TERCERO.-Lo dicho en el Fundamento anterior supone la revocación de la sentencia apelada en lo que afecta al delito de conducción temeraria, respecto del que procede dictar sentencia absolutoria, manteniendo la totalidad de los pronunciamientos efectuados en relación con el delito de desobediencia. Al respecto de ésta corresponde indicar que la pena impuesta por el mismo se mueve dentro de los parámetros de determinación establecidos en el artículo 66.1.6ª CP , ajustándose de forma proporcionada a la entidad del reproche que merece en su conjunto la conducta ejecutada por el acusado y a sus circunstancias personales, lo que es de suma importancia ya que la existencia de condenas previas por hechos de similar naturaleza, aunque legalmente inadecuados para conformar en la desobediencia la concurrencia de la agravante de reincidencia prevista en el artículo 22.8ª CP , hace imperativo que la pena de prisión sea efectivamente cumplida.
CUARTO.-La estimación en parte del recurso, aunque parcial, obliga a la declaración de oficio de las costas devengadas en esta instancia, conforme a lo dispuesto en el artículo 240 de la Ley de Enjuiciamiento Criminal .

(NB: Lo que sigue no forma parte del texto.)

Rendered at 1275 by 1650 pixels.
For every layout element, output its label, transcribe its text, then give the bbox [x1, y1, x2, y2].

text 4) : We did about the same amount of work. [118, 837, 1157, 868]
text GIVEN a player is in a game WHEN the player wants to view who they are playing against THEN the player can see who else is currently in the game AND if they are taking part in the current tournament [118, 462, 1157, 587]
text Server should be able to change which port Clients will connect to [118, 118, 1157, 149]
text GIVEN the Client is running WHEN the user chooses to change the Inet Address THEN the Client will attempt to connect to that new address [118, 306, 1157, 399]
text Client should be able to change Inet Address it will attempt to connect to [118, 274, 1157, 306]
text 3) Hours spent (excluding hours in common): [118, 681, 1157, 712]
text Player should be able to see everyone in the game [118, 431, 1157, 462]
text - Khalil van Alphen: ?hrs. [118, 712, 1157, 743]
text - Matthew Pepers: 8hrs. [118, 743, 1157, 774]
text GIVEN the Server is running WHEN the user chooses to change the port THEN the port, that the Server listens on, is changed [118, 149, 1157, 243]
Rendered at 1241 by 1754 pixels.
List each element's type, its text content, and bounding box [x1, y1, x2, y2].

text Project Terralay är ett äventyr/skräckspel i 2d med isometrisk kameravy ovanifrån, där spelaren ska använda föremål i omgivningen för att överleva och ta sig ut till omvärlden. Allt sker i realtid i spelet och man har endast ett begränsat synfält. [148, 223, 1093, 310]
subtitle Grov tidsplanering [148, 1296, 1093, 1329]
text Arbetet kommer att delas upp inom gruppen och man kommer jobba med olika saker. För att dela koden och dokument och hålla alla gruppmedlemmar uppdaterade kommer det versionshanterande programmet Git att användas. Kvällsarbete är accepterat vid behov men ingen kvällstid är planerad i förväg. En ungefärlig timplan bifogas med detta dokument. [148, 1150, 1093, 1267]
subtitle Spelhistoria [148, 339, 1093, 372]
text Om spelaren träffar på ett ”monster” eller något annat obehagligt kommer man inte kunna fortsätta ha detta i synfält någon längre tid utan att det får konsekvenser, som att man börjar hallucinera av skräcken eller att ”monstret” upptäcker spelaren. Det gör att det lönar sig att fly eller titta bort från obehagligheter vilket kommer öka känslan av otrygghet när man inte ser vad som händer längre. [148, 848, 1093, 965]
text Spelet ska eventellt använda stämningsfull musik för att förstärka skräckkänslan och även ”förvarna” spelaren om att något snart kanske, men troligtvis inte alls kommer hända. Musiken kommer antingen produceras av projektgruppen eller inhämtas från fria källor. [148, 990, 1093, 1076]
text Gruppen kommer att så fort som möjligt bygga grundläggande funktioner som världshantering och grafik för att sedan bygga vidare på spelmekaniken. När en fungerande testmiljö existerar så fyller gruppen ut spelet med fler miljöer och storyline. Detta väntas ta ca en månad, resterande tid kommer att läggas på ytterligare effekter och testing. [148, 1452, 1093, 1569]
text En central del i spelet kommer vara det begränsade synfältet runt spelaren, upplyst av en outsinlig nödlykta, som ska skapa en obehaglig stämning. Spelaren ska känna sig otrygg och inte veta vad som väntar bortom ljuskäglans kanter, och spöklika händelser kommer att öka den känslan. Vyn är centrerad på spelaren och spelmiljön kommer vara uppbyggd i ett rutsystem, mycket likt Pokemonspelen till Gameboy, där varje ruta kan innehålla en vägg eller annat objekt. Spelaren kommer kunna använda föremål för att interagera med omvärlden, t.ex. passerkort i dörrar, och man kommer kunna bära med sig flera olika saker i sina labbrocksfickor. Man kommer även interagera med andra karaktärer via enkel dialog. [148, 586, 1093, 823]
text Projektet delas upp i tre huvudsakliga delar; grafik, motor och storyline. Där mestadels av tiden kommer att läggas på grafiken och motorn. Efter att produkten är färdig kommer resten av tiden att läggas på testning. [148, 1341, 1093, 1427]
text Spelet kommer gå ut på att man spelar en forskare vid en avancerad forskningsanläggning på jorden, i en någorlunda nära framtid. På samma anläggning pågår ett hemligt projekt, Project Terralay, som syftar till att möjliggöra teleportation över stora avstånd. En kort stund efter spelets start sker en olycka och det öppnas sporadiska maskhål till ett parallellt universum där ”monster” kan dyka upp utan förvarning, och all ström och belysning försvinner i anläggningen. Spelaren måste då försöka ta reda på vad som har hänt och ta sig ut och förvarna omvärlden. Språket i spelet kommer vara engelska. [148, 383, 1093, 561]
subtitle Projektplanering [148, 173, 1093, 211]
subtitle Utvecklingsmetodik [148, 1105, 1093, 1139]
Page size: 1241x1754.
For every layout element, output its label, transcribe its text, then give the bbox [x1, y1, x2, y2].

Vistos los preceptos legales citados y demás concordantes de general y pertinente aplicación.
Fallo
Que debemos estimar y estimamos parcialmente el recurso de apelación interpuesto por Jenaro contra la sentencia que dictó con fecha 18 de febrero de 2014 el Juzgado de lo Penal número Tres de los de A Coruña en los autos de Juicio Rápido número 48/2014, revocando la misma en el sentido de absolver al apelante del delito de conducción temeraria objeto de condena, eliminando las penas impuestas por el mismo, y manteniendo el resto de sus pronunciamientos relativos al delito de desobediencia. Todo ello sin hacer imposición de las costas procesales devengadas en esta instancia.
Notifíquese la presente Sentencia a las partes, haciéndoles saber que La presente resolución es firme y contra la misma NOCABE INTERPONER RECURSO ALGUNO.
Así por esta nuestra sentencia, lo pronunciamos, mandamos y firmamos.